Exercise requirements: Only the lines from the beginning of the data through the one with "the Fives, Chapter" belong in the answer, each retyped exactly, with pictures left out.

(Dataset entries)

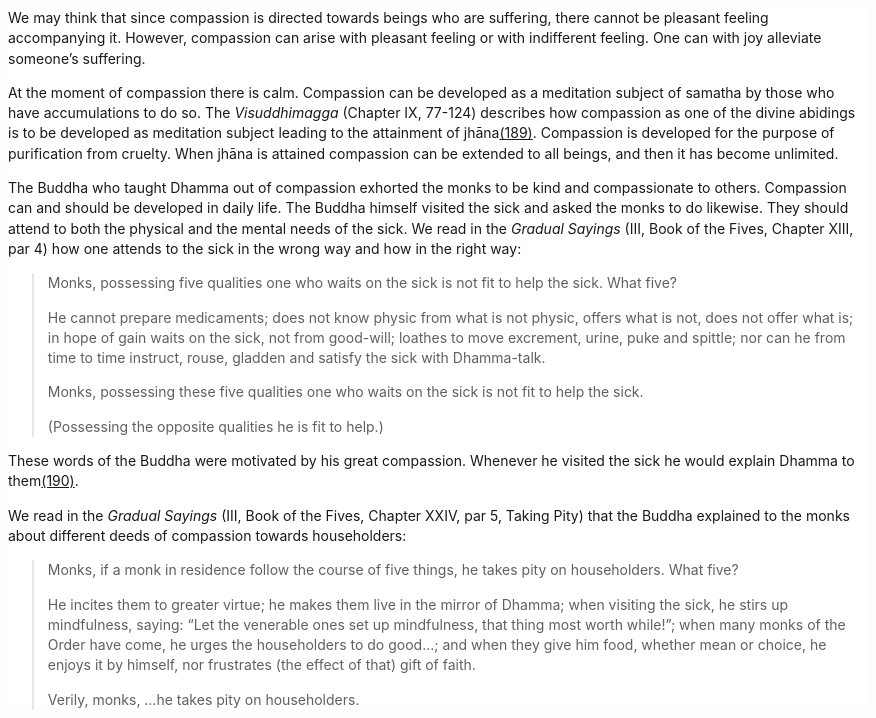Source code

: We may think that since compassion is directed towards beings who are
suffering, there cannot be pleasant feeling accompanying it. However,
compassion can arise with pleasant feeling or with indifferent feeling.
One can with joy alleviate someone’s suffering.

At the moment of compassion there is calm. Compassion can be developed
as a meditation subject of samatha by those who have accumulations to do
so. The *Visuddhimagga* (Chapter IX, 77-124) describes how compassion as
one of the divine abidings is to be developed as meditation subject
leading to the attainment of jhāna[(189)](#FOOT189). Compassion is
developed for the purpose of purification from cruelty. When jhāna is
attained compassion can be extended to all beings, and then it has
become unlimited.

The Buddha who taught Dhamma out of compassion exhorted the monks to be
kind and compassionate to others. Compassion can and should be developed
in daily life. The Buddha himself visited the sick and asked the monks
to do likewise. They should attend to both the physical and the mental
needs of the sick. We read in the *Gradual Sayings* (III, Book of the
Fives, Chapter XIII, par 4) how one attends to the sick in the wrong way
and how in the right way:

> Monks, possessing five qualities one who waits on the sick is not fit
> to help the sick. What five?
>
> He cannot prepare medicaments; does not know physic from what is not
> physic, offers what is not, does not offer what is; in hope of gain
> waits on the sick, not from good-will; loathes to move excrement,
> urine, puke and spittle; nor can he from time to time instruct, rouse,
> gladden and satisfy the sick with Dhamma-talk.
>
> Monks, possessing these five qualities one who waits on the sick is
> not fit to help the sick.
>
> (Possessing the opposite qualities he is fit to help.)

These words of the Buddha were motivated by his great compassion.
Whenever he visited the sick he would explain Dhamma to
them[(190)](#FOOT190).

We read in the *Gradual Sayings* (III, Book of the Fives, Chapter XXIV,
par 5, Taking Pity) that the Buddha explained to the monks about
different deeds of compassion towards householders:

> Monks, if a monk in residence follow the course of five things, he
> takes pity on householders. What five?
>
> He incites them to greater virtue; he makes them live in the mirror of
> Dhamma; when visiting the sick, he stirs up mindfulness, saying: “Let
> the venerable ones set up mindfulness, that thing most worth while!”;
> when many monks of the Order have come, he urges the householders to
> do good…; and when they give him food, whether mean or choice, he
> enjoys it by himself, nor frustrates (the effect of that) gift of
> faith.
>
> Verily, monks, …he takes pity on householders.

Result of this task:
Source code

: We may think that since compassion is directed towards beings who are
suffering, there cannot be pleasant feeling accompanying it. However,
compassion can arise with pleasant feeling or with indifferent feeling.
One can with joy alleviate someone’s suffering.

At the moment of compassion there is calm. Compassion can be developed
as a meditation subject of samatha by those who have accumulations to do
so. The *Visuddhimagga* (Chapter IX, 77-124) describes how compassion as
one of the divine abidings is to be developed as meditation subject
leading to the attainment of jhāna[(189)](#FOOT189). Compassion is
developed for the purpose of purification from cruelty. When jhāna is
attained compassion can be extended to all beings, and then it has
become unlimited.

The Buddha who taught Dhamma out of compassion exhorted the monks to be
kind and compassionate to others. Compassion can and should be developed
in daily life. The Buddha himself visited the sick and asked the monks
to do likewise. They should attend to both the physical and the mental
needs of the sick. We read in the *Gradual Sayings* (III, Book of the
Fives, Chapter XIII, par 4) how one attends to the sick in the wrong way
and how in the right way:

> Monks, possessing five qualities one who waits on the sick is not fit
> to help the sick. What five?
>
> He cannot prepare medicaments; does not know physic from what is not
> physic, offers what is not, does not offer what is; in hope of gain
> waits on the sick, not from good-will; loathes to move excrement,
> urine, puke and spittle; nor can he from time to time instruct, rouse,
> gladden and satisfy the sick with Dhamma-talk.
>
> Monks, possessing these five qualities one who waits on the sick is
> not fit to help the sick.
>
> (Possessing the opposite qualities he is fit to help.)

These words of the Buddha were motivated by his great compassion.
Whenever he visited the sick he would explain Dhamma to
them[(190)](#FOOT190).

We read in the *Gradual Sayings* (III, Book of the Fives, Chapter XXIV,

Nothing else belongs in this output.